Today’s column is written by Rob Schmults, SVP Strategic Partnerships, Intent Media, an online ad platform for ecommerce publishers.

“Intent Marketing” – matching offers (and a little later in history, ads) to the specific intent expressed by a consumer – probably dates back to the first merchant who noticed a customer eyeing a product and stepped in to help her decide. “Yes, those are lovely figs. But perhaps you might be interested in these? They just came in on this morning’s caravan…”

“Contemporary Intent Marketing” – showing an ad to a site visitor that corresponds to demonstrated intent – is most manifest in the form of search engine marketing. But as it spreads beyond sites like Google, it’s probably worth taking a moment to define what intent marketing is. And what it isn’t.

For intent marketing to work optimally, three attributes must simultaneously be present. It’s consumer driven (what intent are they expressing?). It’s specific (the ad/offer matches the expressed intent). And it’s immediate (the expressed intent and the ad/offer happen concurrently).

It’s the combination of all three attributes that make intent marketing so powerful. You’ve got an ad that is triggered in response to a specific consumer request (“I want a flight from NYC to Dallas”), one that matches that request (“see flights from NYC to Dallas on Hotwire”), and does so exactly when the consumer is saying they are interested in seeing it. It’s the very literal fulfillment of the old mantra of right product, right place, right time.

Done right, the results can be substantially better than targeting based on passive observation of a user’s navigation such as behavioral targeting or stitching together conclusions based on social patterns. This because when the consumer takes an action beyond simply visiting a page, an action that shows intent to learn more about or purchase something – such as choosing a flight or sizing a garment- it is a clearer indicator of interest and one that can be addressed with an immediacy not possible with most other ad formats.

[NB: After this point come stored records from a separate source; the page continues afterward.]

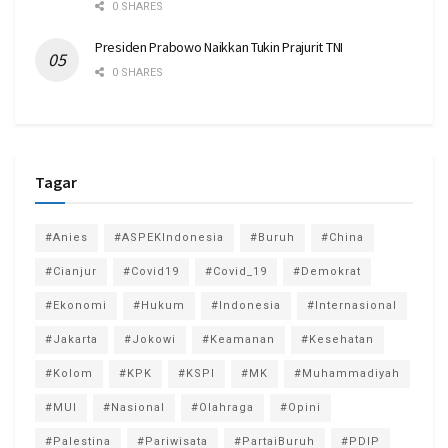
0 SHARES
Presiden Prabowo Naikkan Tukin Prajurit TNI
0 SHARES
Tagar
#Anies
#ASPEKIndonesia
#Buruh
#China
#Cianjur
#Covid19
#Covid_19
#Demokrat
#Ekonomi
#Hukum
#Indonesia
#Internasional
#Jakarta
#Jokowi
#Keamanan
#Kesehatan
#Kolom
#KPK
#KSPI
#MK
#Muhammadiyah
#MUI
#Nasional
#Olahraga
#Opini
#Palestina
#Pariwisata
#PartaiBuruh
#PDIP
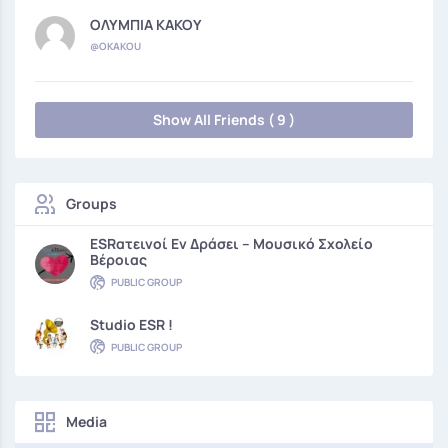
ΟΛΥΜΠΙΑ ΚΑΚΟΥ
@OKAKOU
Show All Friends ( 9 )
Groups
ESRατεινοί Εν Δράσει – Μουσικό Σχολείο
Βέροιας
PUBLIC GROUP
Studio ESR !
PUBLIC GROUP
Media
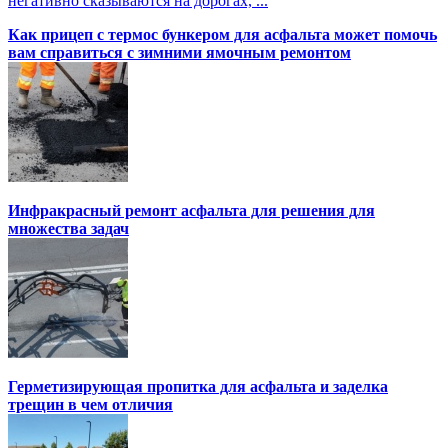
негативно сказываются на дорогах, ...
Как прицеп с термоc бункером для асфальта может помочь
вам справиться с зимними ямочным ремонтом
Инфракрасный ремонт асфальта для решения для
множества задач
Герметизирующая пропитка для асфальта и заделка
трещин в чем отличия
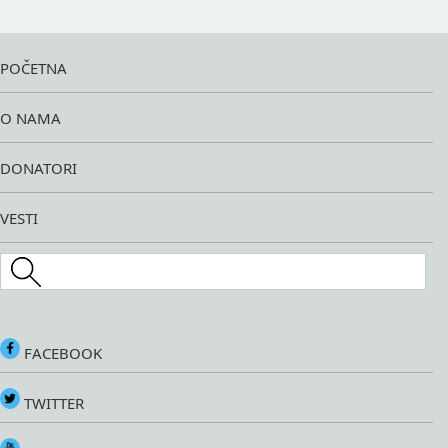
POČETNA
O NAMA
DONATORI
VESTI
Search this site
FACEBOOK
TWITTER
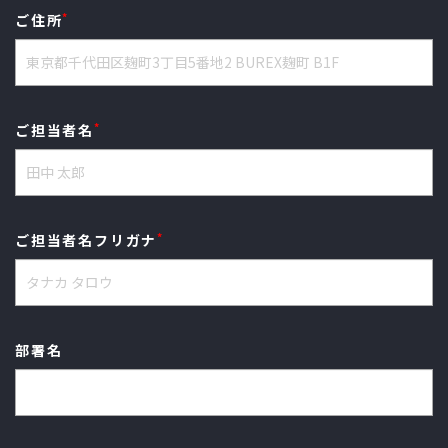
*
ご住所
*
ご担当者名
*
ご担当者名フリガナ
部署名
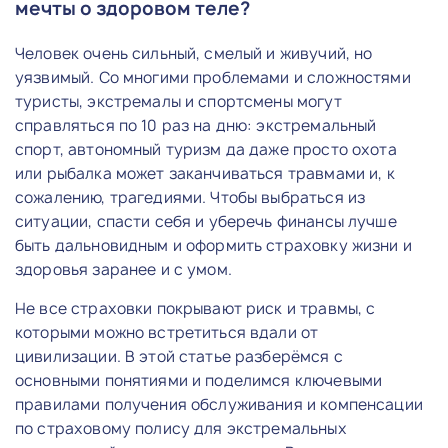
мечты о здоровом теле?
Человек очень сильный, смелый и живучий, но
уязвимый. Со многими проблемами и сложностями
туристы, экстремалы и спортсмены могут
справляться по 10 раз на дню: экстремальный
спорт, автономный туризм да даже просто охота
или рыбалка может заканчиваться травмами и, к
сожалению, трагедиями. Чтобы выбраться из
ситуации, спасти себя и уберечь финансы лучше
быть дальновидным и оформить страховку жизни и
здоровья заранее и с умом.
Не все страховки покрывают риск и травмы, с
которыми можно встретиться вдали от
цивилизации. В этой статье разберёмся с
основными понятиями и поделимся ключевыми
правилами получения обслуживания и компенсации
по страховому полису для экстремальных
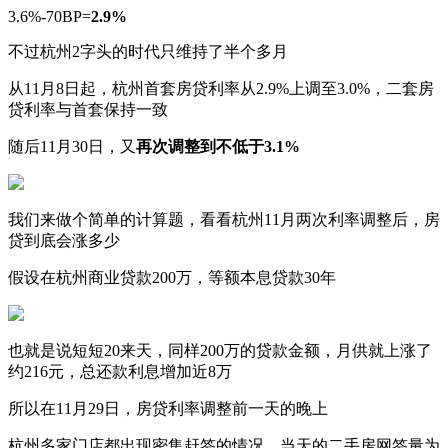
3.6%-70BP=
2.9%
不过杭州2字头的时代只维持了半个多月
从11月8日起，杭州首套房贷利率从2.9%上调至3.0%，二套房
贷利率与首套保持一致
随后11月30日，又
再次调整到不低于3.1%
我们来做个简单的计算题，看看杭州11月两次利率调整后，房
贷到底会涨多少
假设在杭州商业贷款200万，等额本息贷款30年
也就是说短短20来天，同样200万的贷款金额，月供就上涨了
约216元，总还款利息增加近8万
所以在11月29日，房贷利率调整前一天的晚上
杭州多家门店都出现密集赶签的情况，当天的二手房网签量为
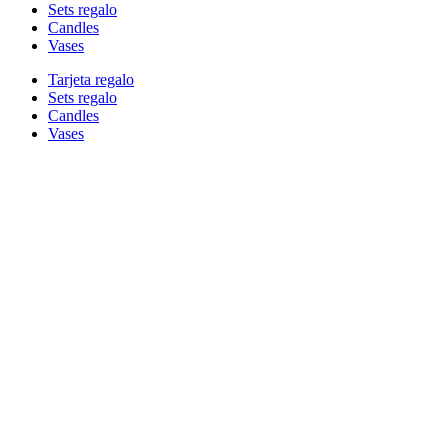
Sets regalo
Candles
Vases
Tarjeta regalo
Sets regalo
Candles
Vases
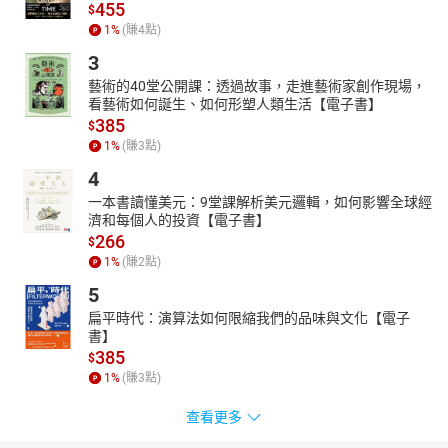
455
$
1
%
(賺
4
點)
3
藝術的40堂公開課：透過故事，走進藝術家創作現場，
看藝術如何誕生、如何形塑人類生活【電子書】
385
$
1
%
(賺
3
點)
4
一本書讀懂美元：9堂課解析美元邏輯，如何影響全球經
濟和每個人的投資【電子書】
266
$
1
%
(賺
2
點)
5
扁平時代：演算法如何限縮我們的品味與文化【電子
書】
385
$
1
%
(賺
3
點)
查看更多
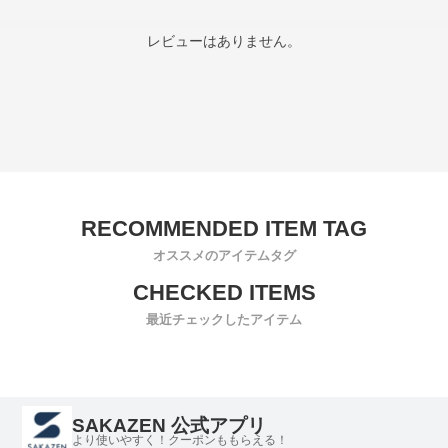
レビューはありません。
オススメのアイテムタグ
最近チェックしたアイテム
SAKAZEN 公式アプリ
より使いやすく！クーポンももらえる！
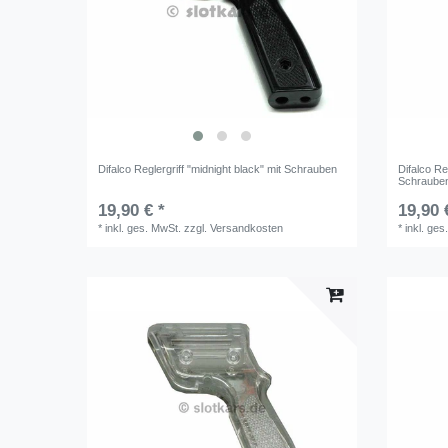
Difalco Reglergriff "midnight black" mit Schrauben
Difalco Re
Schraube
19,90 € *
19,90 
*
inkl. ges. MwSt.
zzgl.
Versandkosten
*
inkl. ges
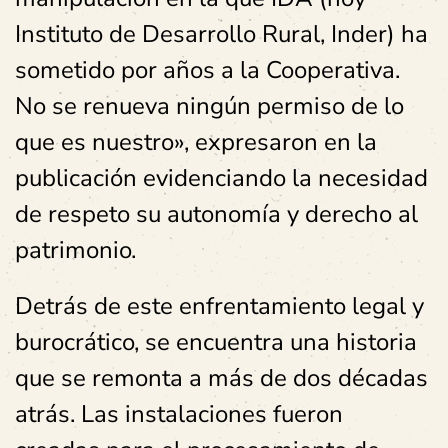
Instituto de Desarrollo Rural, Inder) ha
sometido por años a la Cooperativa.
No se renueva ningún permiso de lo
que es nuestro», expresaron en la
publicación evidenciando la necesidad
de respeto su autonomía y derecho al
patrimonio.
Detrás de este enfrentamiento legal y
burocrático, se encuentra una historia
que se remonta a más de dos décadas
atrás. Las instalaciones fueron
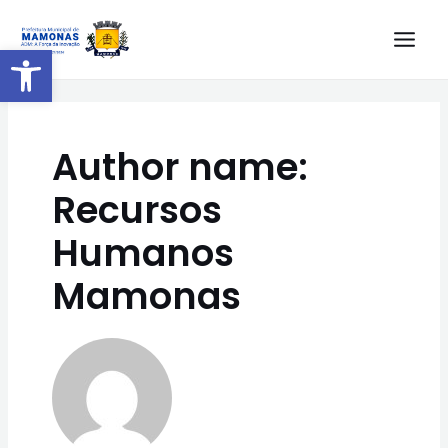
Barra de Ferramentas Aberta
Author name:
Recursos
Humanos
Mamonas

This is not to say behavioral targeting is bad. BT and its various forms have revolutionized the display ad space. The ability to target (or retarget) based on what a given user has done recently, ether via a single signal or multiple inputs, has given advertisers a valuable capability to more efficiently and effectively spend their display budgets. Although BT taps into observed intent, it happens after the fact and often is not specific (e.g., I looked for a flight to NYC, and later I get shown a NYC hotel offer). Part of the attraction of behavioral targeting is precisely because of its differences from intent marketing. I can go after segments, I can go after clusters of signals, etc. downstream of where intent marketing typically occurs.

And while social marketing practitioners are still looking for the secret sauce on how to drive transactions from the social graph, it’s again likely the differences from intent marketing will hold its unique value. With enough heavy lifting on the data front, inevitably more and more clarity will emerge as to how people’s interactions and connections exert influence on purchases. Given the potential challenges in targeting ads based on social activity (which is usually inherently non-transactional) and the dissonance around timing (social times are not typically transactional), it seems likely marketing opportunities that emerge will be upstream from where intent marketing occurs.

As intent marketing online moves increasingly beyond the confines of search, the attempts to appropriate the concept as a variant of behavioral targeting, social marketing, or other approaches risks confusing advertisers and are ultimately self defeating. Notions like “The Intent Graph” or “Intent Retargeting” (to pick a couple popping up recently) blur intent marketing with other models. Doing so makes it harder for marketers to move forward when they need to untangle one from the other to properly use either. It would be a shame if the industry rush to embrace the notion of intent marketing actually ends up stunting its growth.